-- Start DATASET ROWS --

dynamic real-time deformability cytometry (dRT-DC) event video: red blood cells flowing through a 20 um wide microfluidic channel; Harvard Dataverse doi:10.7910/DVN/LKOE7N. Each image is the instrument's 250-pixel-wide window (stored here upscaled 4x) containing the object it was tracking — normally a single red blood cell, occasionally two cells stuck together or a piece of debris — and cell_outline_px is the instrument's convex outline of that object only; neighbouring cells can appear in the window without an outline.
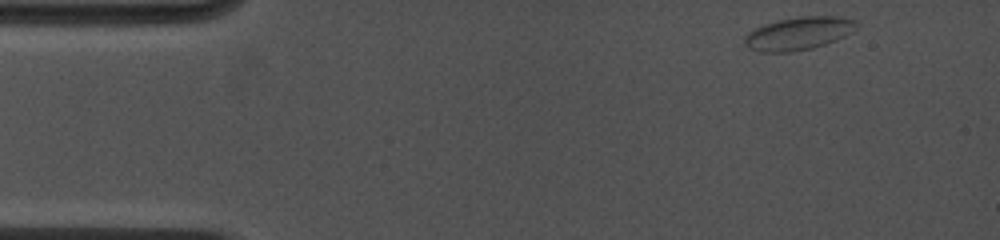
{"species": "common noctule bat (a hibernating species)", "species_latin": "Nyctalus noctula", "temperature_condition": "cold", "stored_images_in_passage": 32, "camera_frame_rate_fps": 4500, "um_per_image_px": 0.085, "animal": {"sex": "female", "body_mass_g": 19.0, "forearm_length_mm": 53.3}, "frame": {"image": 1, "passage_image": 1, "time_ms": 0.0, "image_size_px": [1000, 240], "cell_outline_px": [[860, 24], [852, 32], [836, 40], [812, 48], [792, 52], [760, 52], [748, 48], [744, 44], [744, 36], [748, 32], [764, 24], [776, 20], [800, 16], [840, 16], [856, 20]], "centroid_in_image_um": [67.88, 2.83], "position_along_channel_um": 17.1, "area_um2": 21.73}}
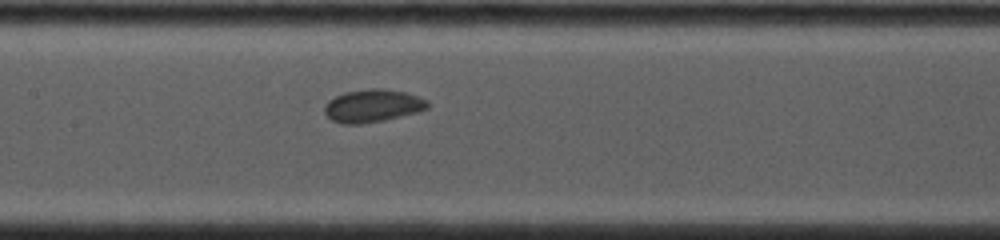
{"frame": {"image": 2, "passage_image": 13, "time_ms": 6.444, "image_size_px": [1000, 240], "cell_outline_px": [[428, 108], [416, 112], [384, 120], [360, 124], [344, 124], [332, 120], [324, 112], [324, 104], [328, 100], [344, 92], [372, 88], [384, 88], [404, 92], [428, 100]], "centroid_in_image_um": [31.64, 8.98], "position_along_channel_um": 175.8, "area_um2": 19.59}}
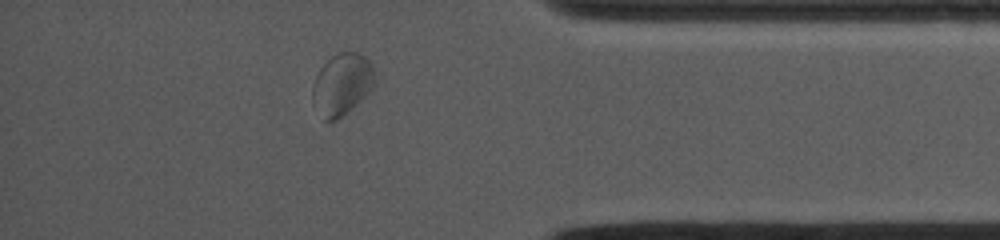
{"frame": {"image": 3, "passage_image": 28, "time_ms": 12.667, "image_size_px": [1000, 240], "cell_outline_px": [[376, 84], [352, 108], [336, 120], [324, 120], [312, 100], [312, 88], [316, 76], [320, 68], [332, 56], [340, 52], [360, 52], [372, 64], [376, 76]], "centroid_in_image_um": [29.09, 7.14], "position_along_channel_um": 406.1, "area_um2": 22.25}, "authors_computed_cell_mechanics": {"area_um2": 19.7965, "velocity_mm_per_s": 3.8658, "shape_relaxation_time_tau1_ms": 2.2415, "shape_relaxation_time_tau2_ms": null, "deformation_change_tau1": 0.0688, "deformation_change_tau2": null}}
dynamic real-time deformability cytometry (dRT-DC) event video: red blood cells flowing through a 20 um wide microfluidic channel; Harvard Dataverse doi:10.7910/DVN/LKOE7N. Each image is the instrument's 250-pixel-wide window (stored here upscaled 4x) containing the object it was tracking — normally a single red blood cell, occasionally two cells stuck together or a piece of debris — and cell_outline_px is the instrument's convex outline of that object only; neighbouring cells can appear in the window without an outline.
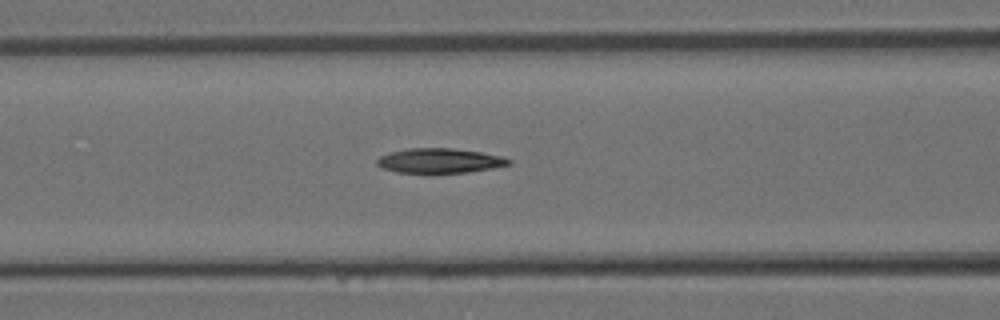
{"species": "Egyptian fruit bat (a non-hibernating species)", "species_latin": "Rousettus aegyptiacus", "temperature_condition": "room temperature", "stored_images_in_passage": 26, "camera_frame_rate_fps": 3000, "um_per_image_px": 0.085, "animal": {"sex": "female"}, "frame": {"image": 1, "passage_image": 4, "time_ms": 1.0, "image_size_px": [1000, 320], "cell_outline_px": [[512, 164], [492, 168], [468, 172], [432, 176], [428, 176], [396, 172], [380, 168], [376, 164], [376, 160], [380, 156], [388, 152], [408, 148], [452, 148], [480, 152], [500, 156], [512, 160]], "centroid_in_image_um": [37.29, 13.71], "position_along_channel_um": 129.3, "area_um2": 20.0}}
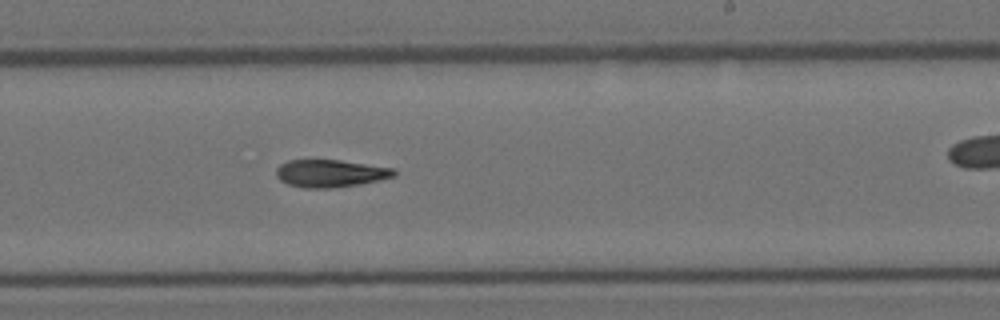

-- End DATASET ROWS --

● **EXERCISE AIM**
Write every record out again exactly; no pictures belong in the copy.

● **COMPLETE RESPONSE**
dynamic real-time deformability cytometry (dRT-DC) event video: red blood cells flowing through a 20 um wide microfluidic channel; Harvard Dataverse doi:10.7910/DVN/LKOE7N. Each image is the instrument's 250-pixel-wide window (stored here upscaled 4x) containing the object it was tracking — normally a single red blood cell, occasionally two cells stuck together or a piece of debris — and cell_outline_px is the instrument's convex outline of that object only; neighbouring cells can appear in the window without an outline.
{"species": "common noctule bat (a hibernating species)", "species_latin": "Nyctalus noctula", "temperature_condition": "cold", "stored_images_in_passage": 32, "camera_frame_rate_fps": 4500, "um_per_image_px": 0.085, "animal": {"sex": "female", "body_mass_g": 19.0, "forearm_length_mm": 53.3}, "frame": {"image": 1, "passage_image": 1, "time_ms": 0.0, "image_size_px": [1000, 240], "cell_outline_px": [[860, 24], [852, 32], [836, 40], [812, 48], [792, 52], [760, 52], [748, 48], [744, 44], [744, 36], [748, 32], [764, 24], [776, 20], [800, 16], [840, 16], [856, 20]], "centroid_in_image_um": [67.88, 2.83], "position_along_channel_um": 17.1, "area_um2": 21.73}}
{"frame": {"image": 2, "passage_image": 13, "time_ms": 6.444, "image_size_px": [1000, 240], "cell_outline_px": [[428, 108], [416, 112], [384, 120], [360, 124], [344, 124], [332, 120], [324, 112], [324, 104], [328, 100], [344, 92], [372, 88], [384, 88], [404, 92], [428, 100]], "centroid_in_image_um": [31.64, 8.98], "position_along_channel_um": 175.8, "area_um2": 19.59}}
{"frame": {"image": 3, "passage_image": 28, "time_ms": 12.667, "image_size_px": [1000, 240], "cell_outline_px": [[376, 84], [352, 108], [336, 120], [324, 120], [312, 100], [312, 88], [316, 76], [320, 68], [332, 56], [340, 52], [360, 52], [372, 64], [376, 76]], "centroid_in_image_um": [29.09, 7.14], "position_along_channel_um": 406.1, "area_um2": 22.25}, "authors_computed_cell_mechanics": {"area_um2": 19.7965, "velocity_mm_per_s": 3.8658, "shape_relaxation_time_tau1_ms": 2.2415, "shape_relaxation_time_tau2_ms": null, "deformation_change_tau1": 0.0688, "deformation_change_tau2": null}}
dynamic real-time deformability cytometry (dRT-DC) event video: red blood cells flowing through a 20 um wide microfluidic channel; Harvard Dataverse doi:10.7910/DVN/LKOE7N. Each image is the instrument's 250-pixel-wide window (stored here upscaled 4x) containing the object it was tracking — normally a single red blood cell, occasionally two cells stuck together or a piece of debris — and cell_outline_px is the instrument's convex outline of that object only; neighbouring cells can appear in the window without an outline.
{"species": "Egyptian fruit bat (a non-hibernating species)", "species_latin": "Rousettus aegyptiacus", "temperature_condition": "room temperature", "stored_images_in_passage": 26, "camera_frame_rate_fps": 3000, "um_per_image_px": 0.085, "animal": {"sex": "female"}, "frame": {"image": 1, "passage_image": 4, "time_ms": 1.0, "image_size_px": [1000, 320], "cell_outline_px": [[512, 164], [492, 168], [468, 172], [432, 176], [428, 176], [396, 172], [380, 168], [376, 164], [376, 160], [380, 156], [388, 152], [408, 148], [452, 148], [480, 152], [500, 156], [512, 160]], "centroid_in_image_um": [37.29, 13.71], "position_along_channel_um": 129.3, "area_um2": 20.0}}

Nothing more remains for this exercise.